13/08/2024
What a mighty God we serve!
The Paris Olympics ended two days ago, and one wonders what happens as the athletes return home to their normal lives. Perhaps on tracks and fields, on courts, and in pools, bonds of a lifetime have formed…
The 1936 Olympics in Berlin were meant to showcase A***n superiority to the world, but the German planners had not anticipated one Jesse Owens, a young African American man from Oakville, Alabama. He brilliantly won four gold medals in the 100-meter dash, the 200-meter, 4 X 100-meter relay, and the long jump.
Jesse’s closest competitor in the long jump was Luz Long, a young German, who would win the silver medal. He was the first to congratulate Jesse and walked around the stadium, arm-in-arm with him. Speaking of those moments, Owens wrote, “It took a lot of courage for him to befriend me. You can melt down all the medals and cups I have, and they wouldn’t be a plating on the 24-karat friendship I felt for Luz Long at that moment. Hi**er must have gone crazy watching us embrace.”

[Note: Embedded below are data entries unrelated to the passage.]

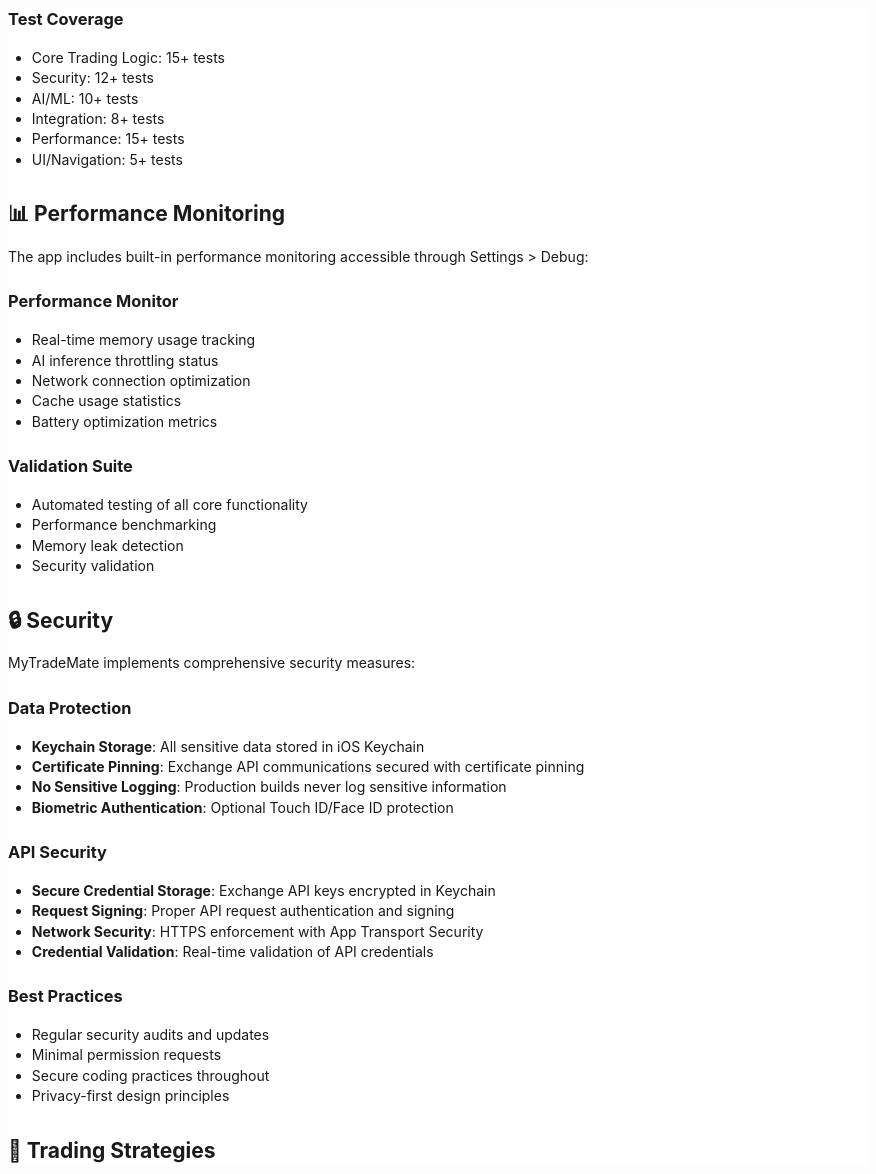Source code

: ### Test Coverage
- Core Trading Logic: 15+ tests
- Security: 12+ tests
- AI/ML: 10+ tests
- Integration: 8+ tests
- Performance: 15+ tests
- UI/Navigation: 5+ tests

## 📊 Performance Monitoring

The app includes built-in performance monitoring accessible through Settings > Debug:

### Performance Monitor
- Real-time memory usage tracking
- AI inference throttling status
- Network connection optimization
- Cache usage statistics
- Battery optimization metrics

### Validation Suite
- Automated testing of all core functionality
- Performance benchmarking
- Memory leak detection
- Security validation

## 🔒 Security

MyTradeMate implements comprehensive security measures:

### Data Protection
- **Keychain Storage**: All sensitive data stored in iOS Keychain
- **Certificate Pinning**: Exchange API communications secured with certificate pinning
- **No Sensitive Logging**: Production builds never log sensitive information
- **Biometric Authentication**: Optional Touch ID/Face ID protection

### API Security
- **Secure Credential Storage**: Exchange API keys encrypted in Keychain
- **Request Signing**: Proper API request authentication and signing
- **Network Security**: HTTPS enforcement with App Transport Security
- **Credential Validation**: Real-time validation of API credentials

### Best Practices
- Regular security audits and updates
- Minimal permission requests
- Secure coding practices throughout
- Privacy-first design principles

## 🎯 Trading Strategies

These two young men were immortalized in the award ceremony photograph that day, one saluting the American flag, and the other raising the familiar Heil Hi**er. Ironically, however, Jesse Owens and Luz Long, so close physically on that podium and so far apart ideologically, would remain friends, writing letters to one another for the next seven years. The letters ended in 1943, when Luz, by then a German soldier, was killed in the Battle of St. Pietro. His last letter to Jesse reportedly reads as follows:
“I am here, Jesse, where it seems there is only the dry sand and the wet blood. I do not fear so much for myself, my friend Jesse, I fear for my woman who is home, and my young son Karl, who has never really known his father.
My heart tells me, if I be honest with you, that this is the last letter I shall ever write. If it is so, I ask you something. It is something so very important to me. It is you go to Germany when this war is done, someday find my Karl, and tell him about his father. Tell him, Jesse, what times were like when we were not separated by war.
I am saying – tell him how things can
be between men on this earth. If you do this something for me, this thing that I need the most to know will be done, I do something for you, now. I tell you something I know you want to hear. And it is true.
That hour in Berlin when I first spoke to you, when you had your knee upon the ground, I knew that you were in prayer. Then I not know how I know. Now I do. I know it is never by chance that we come together. I come to you that hour in 1936 for purpose more than der Berliner Olympiade. And you, I believe, will read this letter, while it should not be possible to reach you ever, for purpose more even than our friendship.
I believe this shall come about because I think now that God will make it come about. This is what I have to tell you, Jesse. I think I might believe in God. And I pray to him that, even while it should not be possible for this to reach you ever, these words I write will still be read by you.
Your brother, Luz”
More than 30 years later, an elderly Jesse Owens fulfilled his friend’s dying wish. He traveled to Germany to sit with Karl Luz and talk of the dad he never knew, of those glory days in 1936, and of an eternal bond formed by two young gifted athletes in the midst of hatred and division.